TEXTO DE PARTIDA:
----------

Eso coreábamos unas cuantas en las manifestaciones contra la guerra y en la manifestación del orgullo del año 2003.
Lo gritábamos, y lo gritamos, bien alto, porque sabemos que nuestros cuerpos son políticos.
Nuestros cuerpos son discursos, no son más que aquellos lugares materiales de «articulación productiva de poder y saber».
Escupimos sobre el neoliberalismo que tan bien ha simulado recibirnos en sus espectáculos insertos en la matriz heterosexual —«rejilla de inteligibilidad cultural a través de la cual se naturalizan cuerpos, géneros y deseos» (Judith Butler, 1990/2001: 38)— insomne e imposible
Decimos que NO queremos ser parte de las fronteras de occidente; por eso vomitamos sobre la carta de guerra del 29 de enero de 2002 en la que, por primera vez, George W. Bush pronunció la frase «El eje del mal» ante los miembros del Congreso y el Senado, el Estado Mayor, el Tribunal Supremo y el Gobierno de EE UU. En su discurso anunció que: «Peligros sin precedentes se ciernen sobre el mundo civilizado», puesto que existen «regímenes que han estado silenciosos desde el 11 de septiembre, pero conocemos su naturaleza verdadera», aunque «no tenemos intención de imponer nuestra cultura, siempre defenderemos la libertad y la justicia».
La fuerza performativa de semejante discurso, validada por tan «altas instituciones», que bajo la cobertura de la doble moral perpetúa astronómicos intereses económicos, produce exterminios y cicatrices sobradamente conocidos por todas.
Nosotras, inapropiables, saboteadoras del sexo jurídico, guerrilleras de los cuerpos medicalizados, terroristas del deseo psiquiatrizado, resistimos, trans-formamos.
Sabemos que bajo el triunfante discurso de libertad y de justicia occidental subyacen las formas más refinadas, pero no por ello menos acres y atroces, de homofobia, transfobia, sexismo y racismo.
Para una profundización sobre la sexualidad entendida como objeto de saber y dispositivo de poder véase Michael Foucault (1976/1998) Historia de la Sexualidad. Manifestación del «orgullo», pancarta de GtQ, Madrid, 2 de julio, 2005. al 11-M, el campo de batalla político-institucional fingía de nuevo estar polarizado en torno a dos posiciones claramente distinguibles.

----------

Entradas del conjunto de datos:

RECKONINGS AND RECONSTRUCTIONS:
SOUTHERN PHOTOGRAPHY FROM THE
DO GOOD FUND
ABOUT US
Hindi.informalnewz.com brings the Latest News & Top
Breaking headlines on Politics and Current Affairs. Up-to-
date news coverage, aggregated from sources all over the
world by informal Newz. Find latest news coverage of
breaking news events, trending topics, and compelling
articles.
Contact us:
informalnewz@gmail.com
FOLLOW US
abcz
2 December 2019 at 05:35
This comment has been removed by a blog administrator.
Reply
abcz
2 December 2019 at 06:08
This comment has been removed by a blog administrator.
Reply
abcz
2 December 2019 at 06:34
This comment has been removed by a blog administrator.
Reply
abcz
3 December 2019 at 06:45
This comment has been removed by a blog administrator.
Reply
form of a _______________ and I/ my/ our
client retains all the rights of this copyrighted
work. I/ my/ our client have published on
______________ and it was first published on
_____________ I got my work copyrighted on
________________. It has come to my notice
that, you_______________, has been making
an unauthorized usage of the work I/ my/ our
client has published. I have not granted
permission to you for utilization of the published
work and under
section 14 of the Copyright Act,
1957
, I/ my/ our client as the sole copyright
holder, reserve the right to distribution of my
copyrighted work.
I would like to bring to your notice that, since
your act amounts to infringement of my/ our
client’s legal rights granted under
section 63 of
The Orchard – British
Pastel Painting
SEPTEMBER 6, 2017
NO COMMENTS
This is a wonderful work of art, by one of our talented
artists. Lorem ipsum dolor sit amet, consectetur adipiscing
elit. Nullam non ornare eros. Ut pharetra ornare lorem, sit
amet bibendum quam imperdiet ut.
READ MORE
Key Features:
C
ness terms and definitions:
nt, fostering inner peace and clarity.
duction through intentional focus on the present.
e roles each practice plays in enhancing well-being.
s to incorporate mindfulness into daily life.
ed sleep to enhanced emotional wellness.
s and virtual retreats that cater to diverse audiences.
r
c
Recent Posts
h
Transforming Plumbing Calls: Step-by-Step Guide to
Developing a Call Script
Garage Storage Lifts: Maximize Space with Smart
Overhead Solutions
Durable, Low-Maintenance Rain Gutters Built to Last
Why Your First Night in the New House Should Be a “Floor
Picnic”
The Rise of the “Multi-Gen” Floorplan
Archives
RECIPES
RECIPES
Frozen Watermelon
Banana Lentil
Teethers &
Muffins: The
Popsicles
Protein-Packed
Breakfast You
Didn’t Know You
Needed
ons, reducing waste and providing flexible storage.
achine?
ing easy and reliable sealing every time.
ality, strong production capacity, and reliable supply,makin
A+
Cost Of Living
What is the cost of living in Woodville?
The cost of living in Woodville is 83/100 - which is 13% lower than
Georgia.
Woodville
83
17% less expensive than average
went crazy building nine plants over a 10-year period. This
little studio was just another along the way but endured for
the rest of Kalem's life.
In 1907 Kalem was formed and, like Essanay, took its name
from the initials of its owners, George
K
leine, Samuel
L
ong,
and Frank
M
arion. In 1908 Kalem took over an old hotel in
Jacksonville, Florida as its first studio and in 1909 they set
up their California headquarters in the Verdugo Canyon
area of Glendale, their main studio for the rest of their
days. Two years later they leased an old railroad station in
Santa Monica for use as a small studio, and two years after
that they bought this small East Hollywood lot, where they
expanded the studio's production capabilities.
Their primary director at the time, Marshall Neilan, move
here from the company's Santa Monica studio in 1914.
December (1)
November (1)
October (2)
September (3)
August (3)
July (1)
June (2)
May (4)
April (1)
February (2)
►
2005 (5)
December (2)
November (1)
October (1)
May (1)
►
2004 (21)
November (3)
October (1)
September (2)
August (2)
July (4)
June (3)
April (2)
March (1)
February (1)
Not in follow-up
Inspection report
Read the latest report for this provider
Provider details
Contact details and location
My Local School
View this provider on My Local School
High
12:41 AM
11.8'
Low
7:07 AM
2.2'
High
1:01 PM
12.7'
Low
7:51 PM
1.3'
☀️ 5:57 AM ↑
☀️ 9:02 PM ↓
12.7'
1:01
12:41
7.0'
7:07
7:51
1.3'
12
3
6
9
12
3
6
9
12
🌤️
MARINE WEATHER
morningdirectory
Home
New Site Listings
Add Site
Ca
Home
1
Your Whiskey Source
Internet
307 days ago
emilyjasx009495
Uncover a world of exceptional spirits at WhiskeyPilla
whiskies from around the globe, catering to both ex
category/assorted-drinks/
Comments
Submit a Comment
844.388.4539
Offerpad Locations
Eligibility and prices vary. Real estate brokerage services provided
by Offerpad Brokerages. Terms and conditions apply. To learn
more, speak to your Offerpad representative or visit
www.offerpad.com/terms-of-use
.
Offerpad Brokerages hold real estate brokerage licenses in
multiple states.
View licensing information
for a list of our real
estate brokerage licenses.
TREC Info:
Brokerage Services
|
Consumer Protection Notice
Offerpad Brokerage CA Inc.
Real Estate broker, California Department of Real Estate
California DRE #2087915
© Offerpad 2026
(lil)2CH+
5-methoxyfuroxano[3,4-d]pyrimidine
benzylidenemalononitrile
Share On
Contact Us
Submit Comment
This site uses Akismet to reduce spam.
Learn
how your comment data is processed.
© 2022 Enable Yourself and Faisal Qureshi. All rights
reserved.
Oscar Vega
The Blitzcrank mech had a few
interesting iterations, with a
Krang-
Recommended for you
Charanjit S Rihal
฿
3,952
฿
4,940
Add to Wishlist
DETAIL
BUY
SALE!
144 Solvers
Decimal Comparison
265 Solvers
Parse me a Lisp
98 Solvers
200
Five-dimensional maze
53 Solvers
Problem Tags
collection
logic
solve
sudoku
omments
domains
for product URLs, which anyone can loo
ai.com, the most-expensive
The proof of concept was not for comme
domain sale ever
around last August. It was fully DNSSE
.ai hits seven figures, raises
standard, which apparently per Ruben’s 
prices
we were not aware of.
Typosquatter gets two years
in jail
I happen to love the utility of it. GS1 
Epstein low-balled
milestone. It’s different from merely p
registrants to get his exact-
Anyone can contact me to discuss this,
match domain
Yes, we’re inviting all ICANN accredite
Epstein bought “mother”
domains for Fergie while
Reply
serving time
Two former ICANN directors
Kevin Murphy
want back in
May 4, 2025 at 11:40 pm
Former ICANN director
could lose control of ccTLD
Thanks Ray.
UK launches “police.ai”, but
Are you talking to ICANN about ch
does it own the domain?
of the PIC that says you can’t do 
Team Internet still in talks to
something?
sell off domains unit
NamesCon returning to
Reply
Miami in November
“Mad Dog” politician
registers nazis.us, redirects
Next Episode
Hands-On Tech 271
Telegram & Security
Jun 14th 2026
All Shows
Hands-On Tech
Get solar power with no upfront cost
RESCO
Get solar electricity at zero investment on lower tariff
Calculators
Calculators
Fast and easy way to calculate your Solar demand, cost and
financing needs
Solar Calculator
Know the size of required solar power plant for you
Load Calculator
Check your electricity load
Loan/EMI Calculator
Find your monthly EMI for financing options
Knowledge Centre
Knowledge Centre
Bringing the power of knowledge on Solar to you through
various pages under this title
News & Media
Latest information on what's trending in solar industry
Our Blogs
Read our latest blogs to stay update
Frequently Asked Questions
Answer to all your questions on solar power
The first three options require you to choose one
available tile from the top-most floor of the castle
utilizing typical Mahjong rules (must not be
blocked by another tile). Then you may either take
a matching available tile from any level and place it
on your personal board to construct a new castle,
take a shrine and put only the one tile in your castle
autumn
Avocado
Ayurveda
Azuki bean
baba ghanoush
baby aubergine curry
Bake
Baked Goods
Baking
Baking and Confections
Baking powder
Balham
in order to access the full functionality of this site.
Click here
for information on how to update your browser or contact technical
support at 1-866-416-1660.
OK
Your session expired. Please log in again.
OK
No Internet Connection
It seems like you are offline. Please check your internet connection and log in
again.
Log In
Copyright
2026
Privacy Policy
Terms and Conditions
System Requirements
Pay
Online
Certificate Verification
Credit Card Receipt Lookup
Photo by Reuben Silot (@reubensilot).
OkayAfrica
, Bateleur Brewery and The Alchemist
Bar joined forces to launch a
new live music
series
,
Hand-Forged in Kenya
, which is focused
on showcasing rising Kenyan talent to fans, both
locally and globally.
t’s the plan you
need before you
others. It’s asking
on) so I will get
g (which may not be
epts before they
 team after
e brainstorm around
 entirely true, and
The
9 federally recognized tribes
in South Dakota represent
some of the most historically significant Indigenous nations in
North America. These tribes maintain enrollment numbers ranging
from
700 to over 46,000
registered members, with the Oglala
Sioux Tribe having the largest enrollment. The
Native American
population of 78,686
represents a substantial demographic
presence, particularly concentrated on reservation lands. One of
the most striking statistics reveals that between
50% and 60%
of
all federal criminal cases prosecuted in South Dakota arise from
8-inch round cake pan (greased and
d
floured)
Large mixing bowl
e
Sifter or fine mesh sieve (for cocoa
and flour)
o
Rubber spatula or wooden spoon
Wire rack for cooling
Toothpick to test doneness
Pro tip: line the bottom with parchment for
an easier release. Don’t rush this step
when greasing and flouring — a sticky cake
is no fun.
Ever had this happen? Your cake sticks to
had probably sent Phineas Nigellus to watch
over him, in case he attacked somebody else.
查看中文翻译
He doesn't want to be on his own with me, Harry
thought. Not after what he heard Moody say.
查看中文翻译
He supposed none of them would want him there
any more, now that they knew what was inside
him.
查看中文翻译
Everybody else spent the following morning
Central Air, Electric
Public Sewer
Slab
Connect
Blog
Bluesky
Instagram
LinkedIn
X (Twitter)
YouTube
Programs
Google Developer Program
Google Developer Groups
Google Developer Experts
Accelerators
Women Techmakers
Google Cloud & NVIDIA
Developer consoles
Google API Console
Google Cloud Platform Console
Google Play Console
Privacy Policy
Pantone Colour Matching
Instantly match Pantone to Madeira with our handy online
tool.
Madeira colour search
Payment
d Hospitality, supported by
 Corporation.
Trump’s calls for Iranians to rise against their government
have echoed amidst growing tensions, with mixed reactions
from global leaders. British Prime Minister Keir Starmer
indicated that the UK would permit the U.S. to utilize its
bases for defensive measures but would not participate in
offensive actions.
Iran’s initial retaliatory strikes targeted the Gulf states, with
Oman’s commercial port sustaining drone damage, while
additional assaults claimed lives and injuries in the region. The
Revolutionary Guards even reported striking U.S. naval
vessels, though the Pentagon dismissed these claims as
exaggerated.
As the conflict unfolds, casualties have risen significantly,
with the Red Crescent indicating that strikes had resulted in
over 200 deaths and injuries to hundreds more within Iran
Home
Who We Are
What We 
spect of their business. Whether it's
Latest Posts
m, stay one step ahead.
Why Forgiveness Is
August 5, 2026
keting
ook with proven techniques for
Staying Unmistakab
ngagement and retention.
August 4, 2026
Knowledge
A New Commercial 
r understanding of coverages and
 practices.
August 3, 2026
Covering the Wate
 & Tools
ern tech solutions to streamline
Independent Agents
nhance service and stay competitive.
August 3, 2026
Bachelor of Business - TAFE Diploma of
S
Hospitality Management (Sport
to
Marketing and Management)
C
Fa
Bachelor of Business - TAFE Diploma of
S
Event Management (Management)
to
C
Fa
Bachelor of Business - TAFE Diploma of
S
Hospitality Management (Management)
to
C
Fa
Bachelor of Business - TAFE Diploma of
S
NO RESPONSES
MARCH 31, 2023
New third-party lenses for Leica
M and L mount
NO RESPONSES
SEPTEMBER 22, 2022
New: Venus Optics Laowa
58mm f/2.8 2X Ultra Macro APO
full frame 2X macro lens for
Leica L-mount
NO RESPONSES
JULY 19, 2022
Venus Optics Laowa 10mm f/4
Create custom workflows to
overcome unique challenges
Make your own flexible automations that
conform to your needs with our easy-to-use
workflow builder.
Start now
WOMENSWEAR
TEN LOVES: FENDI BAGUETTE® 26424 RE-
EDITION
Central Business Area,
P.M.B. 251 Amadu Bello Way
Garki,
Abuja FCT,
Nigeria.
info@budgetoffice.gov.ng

----------

EXPLORA EL MATERIAL:
**a.** Según el texto, ¿por qué gritaban, y siguen gritando, bien alto lo que coreaban en las manifestaciones? Responde en una a tres oraciones.
**b.** Reproduce literalmente del texto todo lo que va desde «Eso coreábamos unas» hasta «cuerpos son políticos.».
**c.** Responde estas preguntas sobre el texto:
(i) ¿En qué año tuvo lugar la manifestación del orgullo que se menciona al principio?
(ii) ¿En qué fecha pronunció George W. Bush por primera vez la frase «El eje del mal»?
(iii) ¿Qué formas subyacen, según se afirma, bajo el discurso de libertad y de justicia occidental?
Los ítems no intervienen en nada de esto.

RESPUESTAS ESPERADAS:
**a.** Lo gritan bien alto porque saben que sus cuerpos son políticos.

**b.**
Eso coreábamos unas cuantas en las manifestaciones contra la guerra y en la manifestación del orgullo del año 2003.
Lo gritábamos, y lo gritamos, bien alto, porque sabemos que nuestros cuerpos son políticos.

**c.**
(i) En 2003.
(ii) El 29 de enero de 2002.
(iii) Formas de homofobia, transfobia, sexismo y racismo.